When my youngest daughter was a little baby, I went to a soothsayer. She was an astrologer recommended by a friend whose birth I had midwifed. At the time, my husband and I had about 2-years under our belts. We were stressed as new parents, and had been fighting (in bad ways). We had had some significant challenges at the start of our love, ones that left me with mixed emotions, and tested us. My mind wandered to co-parenting as a non-couple (I cringe on writing this now). I suppose that thought was born of experience with my parents’ divorce. Also, at the time, many young couples /families around us were breaking-up after their children’s births. It was like I had no other ‘go-to’ thought for resolving difficulties. I did not voice this. At heart I did not wish it to be. I was in love with this man. The soothsayer looked at my chart, and she firmly told me (not knowing my thoughts) that I must not leave him. He was in the other room caring for our baby – an actually apt activity for him, who has been so admired, by other women especially, for his involvement in such things (and his good looks).
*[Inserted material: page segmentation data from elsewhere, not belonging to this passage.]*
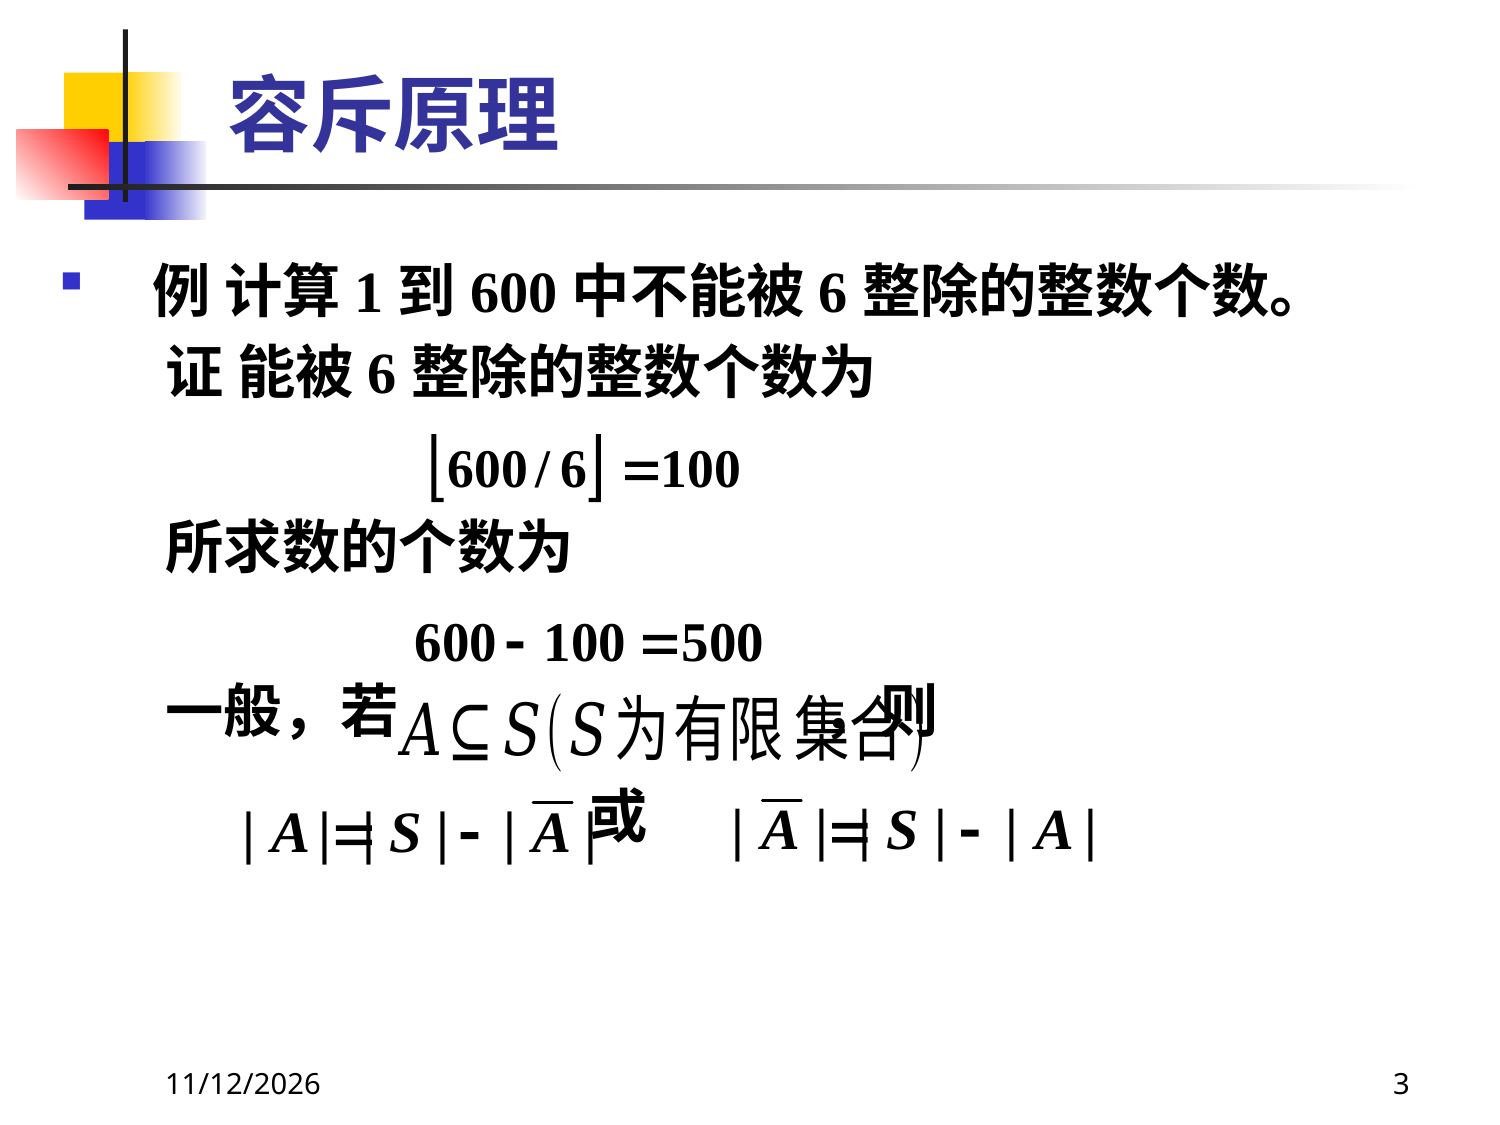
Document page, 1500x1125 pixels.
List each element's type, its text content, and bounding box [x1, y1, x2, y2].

list 例 计算1到600中不能被6整除的整数个数。 证 能被6整除的整数个数为 所求数的个数为 一般，若 ，则 或 [43, 246, 1426, 1013]
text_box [237, 788, 604, 877]
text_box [407, 609, 774, 676]
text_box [726, 786, 1105, 875]
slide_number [149, 1037, 463, 1113]
title 容斥原理 [212, 24, 1261, 170]
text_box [418, 432, 751, 510]
slide_number 3 [1112, 1037, 1426, 1113]
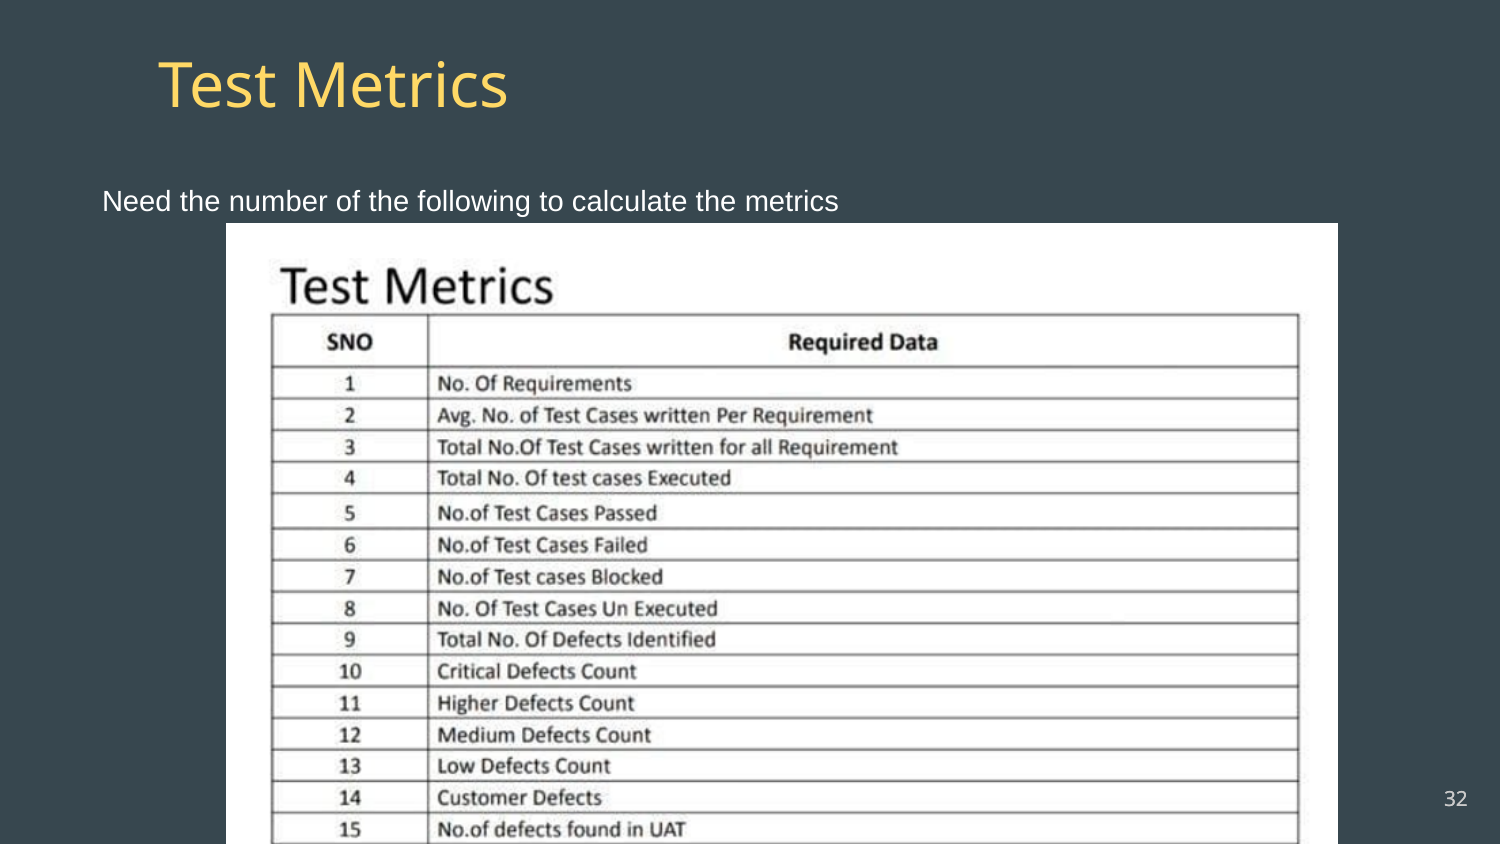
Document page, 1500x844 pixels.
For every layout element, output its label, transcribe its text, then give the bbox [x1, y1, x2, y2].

“You must be together, it’s very important for you. To live in a life-long partnership, to learn to trust another, it’s very important. You will see, after many years you two will experience the quality of your love with more and more depth. You will draw strength from this. Others will admire your partnership, and remark on it. This is of great benefit, not only to you both, but for others in your lives.”

Oh wise woman, whose voice I carried in my head through difficulty. It comes true. As it is, so may it be. A lived inter-dependency of the sweetest kind. One that asks us to love and trust in each other every day, building these qualities into every act between us. Body, speech, and mind.